Stored data:
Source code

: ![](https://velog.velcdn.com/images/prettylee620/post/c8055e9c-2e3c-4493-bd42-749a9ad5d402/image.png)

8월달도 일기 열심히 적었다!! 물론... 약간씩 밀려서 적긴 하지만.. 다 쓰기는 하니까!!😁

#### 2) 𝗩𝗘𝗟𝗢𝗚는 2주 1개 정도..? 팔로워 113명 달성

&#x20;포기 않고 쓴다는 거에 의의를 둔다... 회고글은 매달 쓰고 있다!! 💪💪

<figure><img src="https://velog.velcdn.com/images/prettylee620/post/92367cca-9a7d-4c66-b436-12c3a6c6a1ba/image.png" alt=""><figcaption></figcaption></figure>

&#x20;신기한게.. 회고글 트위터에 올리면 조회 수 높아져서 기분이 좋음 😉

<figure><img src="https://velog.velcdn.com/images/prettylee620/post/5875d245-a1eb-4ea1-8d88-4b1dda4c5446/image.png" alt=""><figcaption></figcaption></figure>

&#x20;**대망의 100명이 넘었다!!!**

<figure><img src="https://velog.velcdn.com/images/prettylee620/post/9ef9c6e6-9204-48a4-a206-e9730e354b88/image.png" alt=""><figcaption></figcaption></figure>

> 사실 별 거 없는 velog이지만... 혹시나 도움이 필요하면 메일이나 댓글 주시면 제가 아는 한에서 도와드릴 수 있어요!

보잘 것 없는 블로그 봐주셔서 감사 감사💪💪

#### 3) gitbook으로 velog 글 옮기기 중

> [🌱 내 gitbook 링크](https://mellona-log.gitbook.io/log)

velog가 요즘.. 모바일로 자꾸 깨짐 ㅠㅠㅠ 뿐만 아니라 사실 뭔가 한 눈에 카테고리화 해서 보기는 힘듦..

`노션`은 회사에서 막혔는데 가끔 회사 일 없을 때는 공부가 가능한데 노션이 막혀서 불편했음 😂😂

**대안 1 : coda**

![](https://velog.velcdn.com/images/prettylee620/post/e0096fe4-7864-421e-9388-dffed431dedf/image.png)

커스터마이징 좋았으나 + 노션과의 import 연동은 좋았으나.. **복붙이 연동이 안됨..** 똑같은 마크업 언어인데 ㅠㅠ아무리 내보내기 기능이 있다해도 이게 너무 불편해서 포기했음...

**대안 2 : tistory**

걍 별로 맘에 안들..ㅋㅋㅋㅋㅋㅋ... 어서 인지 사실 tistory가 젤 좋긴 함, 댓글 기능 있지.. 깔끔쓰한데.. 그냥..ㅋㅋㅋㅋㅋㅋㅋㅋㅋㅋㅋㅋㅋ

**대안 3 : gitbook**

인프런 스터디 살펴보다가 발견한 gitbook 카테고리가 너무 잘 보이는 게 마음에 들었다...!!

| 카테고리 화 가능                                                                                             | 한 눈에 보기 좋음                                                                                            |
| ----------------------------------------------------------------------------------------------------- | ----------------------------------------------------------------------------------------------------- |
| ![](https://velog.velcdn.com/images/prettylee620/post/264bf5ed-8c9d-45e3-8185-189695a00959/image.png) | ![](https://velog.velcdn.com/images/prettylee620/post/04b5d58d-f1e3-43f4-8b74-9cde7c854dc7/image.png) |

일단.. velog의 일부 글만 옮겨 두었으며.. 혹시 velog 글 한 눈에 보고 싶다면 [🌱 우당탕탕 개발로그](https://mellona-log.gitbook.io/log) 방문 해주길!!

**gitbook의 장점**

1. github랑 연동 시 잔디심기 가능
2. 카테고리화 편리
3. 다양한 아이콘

TASK GOAL:
Transcribe the data word for word.

RESPONSE:
Source code

: ![](https://velog.velcdn.com/images/prettylee620/post/c8055e9c-2e3c-4493-bd42-749a9ad5d402/image.png)

8월달도 일기 열심히 적었다!! 물론... 약간씩 밀려서 적긴 하지만.. 다 쓰기는 하니까!!😁

#### 2) 𝗩𝗘𝗟𝗢𝗚는 2주 1개 정도..? 팔로워 113명 달성

&#x20;포기 않고 쓴다는 거에 의의를 둔다... 회고글은 매달 쓰고 있다!! 💪💪

<figure><img src="https://velog.velcdn.com/images/prettylee620/post/92367cca-9a7d-4c66-b436-12c3a6c6a1ba/image.png" alt=""><figcaption></figcaption></figure>

&#x20;신기한게.. 회고글 트위터에 올리면 조회 수 높아져서 기분이 좋음 😉

<figure><img src="https://velog.velcdn.com/images/prettylee620/post/5875d245-a1eb-4ea1-8d88-4b1dda4c5446/image.png" alt=""><figcaption></figcaption></figure>

&#x20;**대망의 100명이 넘었다!!!**

<figure><img src="https://velog.velcdn.com/images/prettylee620/post/9ef9c6e6-9204-48a4-a206-e9730e354b88/image.png" alt=""><figcaption></figcaption></figure>

> 사실 별 거 없는 velog이지만... 혹시나 도움이 필요하면 메일이나 댓글 주시면 제가 아는 한에서 도와드릴 수 있어요!

보잘 것 없는 블로그 봐주셔서 감사 감사💪💪

#### 3) gitbook으로 velog 글 옮기기 중

> [🌱 내 gitbook 링크](https://mellona-log.gitbook.io/log)

velog가 요즘.. 모바일로 자꾸 깨짐 ㅠㅠㅠ 뿐만 아니라 사실 뭔가 한 눈에 카테고리화 해서 보기는 힘듦..

`노션`은 회사에서 막혔는데 가끔 회사 일 없을 때는 공부가 가능한데 노션이 막혀서 불편했음 😂😂

**대안 1 : coda**

![](https://velog.velcdn.com/images/prettylee620/post/e0096fe4-7864-421e-9388-dffed431dedf/image.png)

커스터마이징 좋았으나 + 노션과의 import 연동은 좋았으나.. **복붙이 연동이 안됨..** 똑같은 마크업 언어인데 ㅠㅠ아무리 내보내기 기능이 있다해도 이게 너무 불편해서 포기했음...

**대안 2 : tistory**

걍 별로 맘에 안들..ㅋㅋㅋㅋㅋㅋ... 어서 인지 사실 tistory가 젤 좋긴 함, 댓글 기능 있지.. 깔끔쓰한데.. 그냥..ㅋㅋㅋㅋㅋㅋㅋㅋㅋㅋㅋㅋㅋ

**대안 3 : gitbook**

인프런 스터디 살펴보다가 발견한 gitbook 카테고리가 너무 잘 보이는 게 마음에 들었다...!!

| 카테고리 화 가능                                                                                             | 한 눈에 보기 좋음                                                                                            |
| ----------------------------------------------------------------------------------------------------- | ----------------------------------------------------------------------------------------------------- |
| ![](https://velog.velcdn.com/images/prettylee620/post/264bf5ed-8c9d-45e3-8185-189695a00959/image.png) | ![](https://velog.velcdn.com/images/prettylee620/post/04b5d58d-f1e3-43f4-8b74-9cde7c854dc7/image.png) |

일단.. velog의 일부 글만 옮겨 두었으며.. 혹시 velog 글 한 눈에 보고 싶다면 [🌱 우당탕탕 개발로그](https://mellona-log.gitbook.io/log) 방문 해주길!!

**gitbook의 장점**

1. github랑 연동 시 잔디심기 가능
2. 카테고리화 편리
3. 다양한 아이콘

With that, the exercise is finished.